Sunday, 7 June 2015

Redhall Walled Garden, Edinburgh

A couple of weeks ago, friends in Edinburgh asked would we like to come along on a visit to Redhall Walled Garden, in the western suburbs of Edinburgh, as they were having an open day.  The small boy was at first a bit reluctant but changed his mind and I am so glad he did.

The garden is run by the Scottish Association for Mental Health (SAMH) as an employment and learning support service for people recovering from episodes of serious mental ill health.  They offer training and support but have also created the most magical haven.  It's partly funded from various public bodies, but as with so much these days is increasingly having to become self-sustaining and one of the ways they do this is through plant sales and fundraising on their open days.

The garden itself was originally the walled garden for the nearby Redhall House and served two purposes - firstly it was the house's kitchen garden.  In Scotland, summers can be short and the weather unpredictable, so sheltered walled gardens allowed fruit and vegetables that would otherwise not survive to be cultivated.  A greenhouse attached to a south-facing wall meant tender fruits and exotic flowers could also be grown.  Walled gardens also had a more leisurely function, for the occupants of the "big hoose" and included formal areas, water features and elaborate planting.  At Redhall there is also a summer house, currently being restored, which provided them with shelter, warmth (it has an impressive fireplace) and comfort to take in a view - in this case an avenue of trees down to the Water of Leith.  More recent additions are a replica neolithic roundhouse and a sandpit for kids, as well as polytunnels for cultivating plants.

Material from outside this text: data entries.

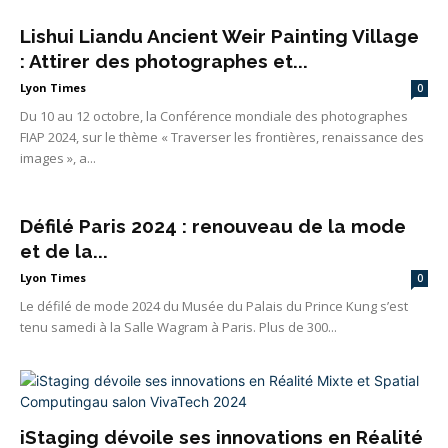
Lishui Liandu Ancient Weir Painting Village
: Attirer des photographes et...
Lyon Times
0
Du 10 au 12 octobre, la Conférence mondiale des photographes
FIAP 2024, sur le thème « Traverser les frontières, renaissance des
images », a...
Défilé Paris 2024 : renouveau de la mode
et de la...
Lyon Times
0
Le défilé de mode 2024 du Musée du Palais du Prince Kung s’est
tenu samedi à la Salle Wagram à Paris. Plus de 300...
iStaging dévoile ses innovations en Réalité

Today, the gardens are open to the public on weekdays and on a number of weekend open days during the year - at which they also sell the most amazing cream teas.  About half the garden is devoted to raising plants and half is laid out as formal and informal gardens.  There are lots of areas to explore for kids.  The ground is gently sloping with firm gravel, firm grass and a few paved paths - all but the bottom level was easily accessible and I suspect had I explored further I'd have found a way down there as well.  It would benefit from a couple more paved routes from the bottom of the garden back to the top (there's one at the very end), just to make getting back up a bit easier, but I managed on the well-treaded and firm grass paths without help.

As a gardener, it's great place to buy plants as you know they've been raised to survive our climate - as opposed to those at the garden centre chains which have been shipped in from much further south.  I got a nice collection which will be making their way into the bed below my living room window just as soon as the painting work on the windows is finished.  

As ever I took far too few photos - I need to get back into the habit of this as it is much easier with the wheelchair.  I did get a couple of the kids - chasing each other round the herbaceous border and investigating the pond.